JAKARTA(BangsaOnline) Polda Metro Jaya
menetapkan Sitok Srengenge sebagai tersangka dalam kasus perbuatan tidak
menyenangkan terhadap seorang mahasiswi Universitas Indonesia, RW.
"Akhirnya
polisi telah menemukan bukti-bukti yang cukup. Penyidik telah
menetapkan SS sebagai tersangka," ujar Direktur Reserse Kriminal Umum
Polda Metro Jaya Komisaris Besar Polisi Heru Pranoto di Mapolda Metro
Jaya, Senin (6/10/2014).
Heru menjelaskan, untuk kasus ini,
polisi telah memeriksa 11 saksi, termasuk saksi ahli. Polisi memerlukan
keterangan dari beberapa saksi ahli untuk menguji pasal yang dikenakan.
Saksi ahli yang diperiksa terdiri atas kriminolog, ahli hukum pidana,
psikolog, psikiater, dan juga ahli antropologi.
Hari ini, surat
pemanggilan sebagai tersangka terhadap Sitok Srengenge telah dikirimkan.

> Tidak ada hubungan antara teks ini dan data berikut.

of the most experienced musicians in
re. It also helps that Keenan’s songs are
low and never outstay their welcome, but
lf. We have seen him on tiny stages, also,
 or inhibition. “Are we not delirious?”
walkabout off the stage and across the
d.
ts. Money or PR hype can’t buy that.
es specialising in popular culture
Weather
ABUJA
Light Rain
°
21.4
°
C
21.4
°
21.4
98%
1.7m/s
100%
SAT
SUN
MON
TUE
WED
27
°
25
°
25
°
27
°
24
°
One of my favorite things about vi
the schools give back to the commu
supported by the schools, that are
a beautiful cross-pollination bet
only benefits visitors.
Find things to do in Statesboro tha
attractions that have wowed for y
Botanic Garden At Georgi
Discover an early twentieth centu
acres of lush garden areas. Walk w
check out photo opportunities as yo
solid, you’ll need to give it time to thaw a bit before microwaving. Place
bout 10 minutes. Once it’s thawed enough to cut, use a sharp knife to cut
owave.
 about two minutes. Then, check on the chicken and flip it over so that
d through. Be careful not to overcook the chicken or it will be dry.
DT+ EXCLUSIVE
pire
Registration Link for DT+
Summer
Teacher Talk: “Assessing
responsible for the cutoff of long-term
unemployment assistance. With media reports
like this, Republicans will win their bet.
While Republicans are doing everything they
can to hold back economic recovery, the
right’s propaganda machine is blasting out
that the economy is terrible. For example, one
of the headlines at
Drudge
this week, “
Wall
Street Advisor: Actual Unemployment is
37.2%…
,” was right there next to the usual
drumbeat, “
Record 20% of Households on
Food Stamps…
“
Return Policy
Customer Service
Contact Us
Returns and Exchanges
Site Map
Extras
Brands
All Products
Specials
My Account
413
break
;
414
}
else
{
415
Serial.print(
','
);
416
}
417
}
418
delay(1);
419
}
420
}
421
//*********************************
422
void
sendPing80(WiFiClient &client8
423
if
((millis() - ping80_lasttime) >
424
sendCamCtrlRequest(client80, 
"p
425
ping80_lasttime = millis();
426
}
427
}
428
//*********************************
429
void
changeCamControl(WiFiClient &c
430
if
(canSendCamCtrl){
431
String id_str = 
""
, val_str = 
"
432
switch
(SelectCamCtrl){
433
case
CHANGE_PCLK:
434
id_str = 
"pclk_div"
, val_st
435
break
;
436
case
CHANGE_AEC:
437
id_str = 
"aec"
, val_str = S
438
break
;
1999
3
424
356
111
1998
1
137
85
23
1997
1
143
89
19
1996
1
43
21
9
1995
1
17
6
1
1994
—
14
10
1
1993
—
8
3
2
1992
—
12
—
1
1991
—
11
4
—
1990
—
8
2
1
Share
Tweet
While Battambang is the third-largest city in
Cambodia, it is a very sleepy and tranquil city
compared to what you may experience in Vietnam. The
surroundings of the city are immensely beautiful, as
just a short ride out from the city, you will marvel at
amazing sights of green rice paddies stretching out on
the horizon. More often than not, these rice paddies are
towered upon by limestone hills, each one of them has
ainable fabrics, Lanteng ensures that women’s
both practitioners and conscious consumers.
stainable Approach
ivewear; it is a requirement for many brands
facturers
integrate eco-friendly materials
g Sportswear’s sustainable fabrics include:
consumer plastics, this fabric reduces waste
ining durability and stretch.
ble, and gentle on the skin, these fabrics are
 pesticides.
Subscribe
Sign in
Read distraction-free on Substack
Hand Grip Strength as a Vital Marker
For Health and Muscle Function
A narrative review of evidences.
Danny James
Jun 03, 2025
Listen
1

Surat itu menjadwalkan pemeriksaan Sitok untuk tiga hari ke depan.
Sitok
dikenai Pasal 335 KUHP tentang Perbuatan Tidak Menyenangkan, Pasal 286
KUHP tentang Kejahatan Terhadap Kesusilaan, dan Pasal 294 KUHP tentang
Pencabulan. Sitok diancam hukuman di atas 5 tahun penjara.
Mahasiswi
UI, RW, melaporkan Sitok ke Polda Metro Jaya pada November 2013. Kuasa
hukum RW, Iwan Pangka, mengatakan, pertemuan keduanya berawal dari
keikutsertaan Sitok ketika diminta menjadi juri pada sebuah acara di
kampus RW pada Desember 2012.
Beberapa bulan kemudian, Sitok
menghubungi RW. Hubungan mereka pun semakin intim. Hubungan itu pada
akhirnya menyebabkan RW hamil dan melahirkan seorang bayi. Pelapor kemudian mengadukan hal itu ke
polisi karena menilai Sitok tidak mau bertanggung jawab.
Penyidik
Polda Metro Jaya sempat akan menghentikan kasus dugaan perbuatan tidak
menyenangkan Sitok Srengenge terhadap RW. Penyidik kesulitan dalam
mencari alat bukti atas tuduhan korban RW terhadap Sitok.